- **Что нужно сделать**:
Выпишите из записей все строки, содержащие слово «shoulder», с учетом регистра букв.

- **Набор данных**:
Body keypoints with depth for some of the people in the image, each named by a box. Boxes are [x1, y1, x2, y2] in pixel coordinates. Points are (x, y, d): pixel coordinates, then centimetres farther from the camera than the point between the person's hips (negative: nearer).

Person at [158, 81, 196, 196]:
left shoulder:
...
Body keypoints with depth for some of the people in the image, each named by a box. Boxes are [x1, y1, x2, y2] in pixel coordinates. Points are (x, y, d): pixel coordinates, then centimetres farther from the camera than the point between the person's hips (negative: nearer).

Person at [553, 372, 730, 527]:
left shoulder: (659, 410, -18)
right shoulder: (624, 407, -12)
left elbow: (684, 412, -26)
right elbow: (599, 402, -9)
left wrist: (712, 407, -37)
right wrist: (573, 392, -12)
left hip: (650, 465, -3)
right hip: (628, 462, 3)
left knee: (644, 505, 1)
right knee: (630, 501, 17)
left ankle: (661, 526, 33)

- **Письменный ответ**:
left shoulder:
left shoulder: (659, 410, -18)
right shoulder: (624, 407, -12)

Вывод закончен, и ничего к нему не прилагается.